Steroid Use and Abuse

Steroid use has ruined many sports careers, from Roger Clemens, thought to be the best pitcher in major league baseball, to Marion Jones, winner of five medals in track and field at the 2000 Olympics. But steroids aren’t just used by the famous, they are abused by many more athletes worldwide.

Anabolic steroids were first introduced in the 1930’s as a treatment for men who underproduced testosterone. In the 1950’s, weightlifters and bodybuilders began using them to build muscle. These and other athletes began using them to improve their performance and they were often used by Olympic athletes until they were banned in the 1960’s. The International Olympic Committee didn’t begin testing athletes until the 1976 Montreal Olympics.

Like testosterone, steroids help develop male sexual characteristics and skeletal muscle grow. In the U.S., they are available by prescription only but there are supplements on the market that can be gotten over the counter. People who abuse steroids, often to develop muscles or perform better in sports take much larger doses than recommended. Increasingly, young teens are using steroids.

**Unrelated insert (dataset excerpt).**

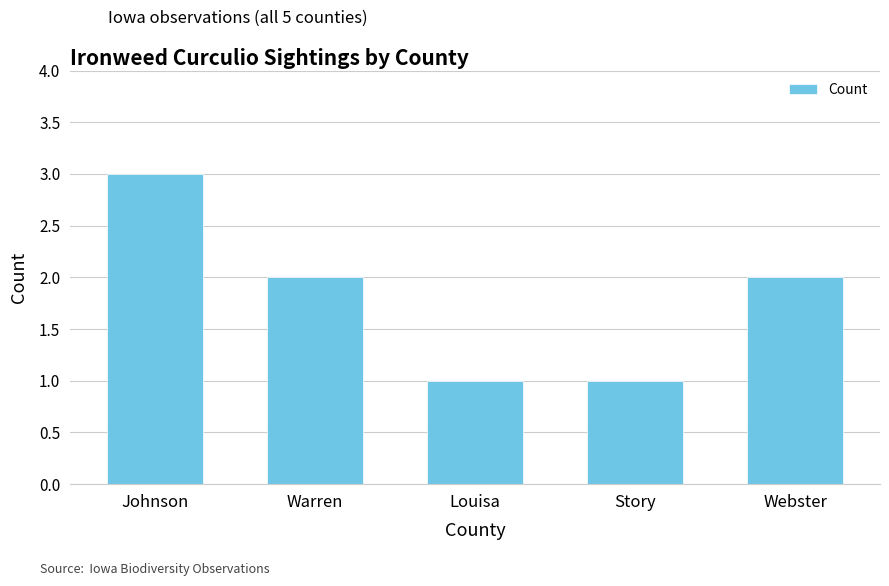

Are the bars grouped side by side (vs. stacked)?

No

Steroids can be taken orally, injected or topically in the form of a cream. Sometimes steroids are taken together or with other types of drugs. Steroid use is thought to affect how the limbic system, part of the central nervous system, functions.  This would explain aggressive and erratic emotional behavior. It might also affect the hypothalamus which uses the body’s hormones to regulate body function.

As with abuse of other drugs, steroids cause many unwanted side effects. Men can experience atrophy of their testicles, decreased sperm count as well as motility, breast development, psychotic behavior, prostate enlargement and baldness. In women, psychotic behavior can also occur as well as increased body hair, acne, aggressiveness, changes in menstruation, deepening voice and aggressive behavior.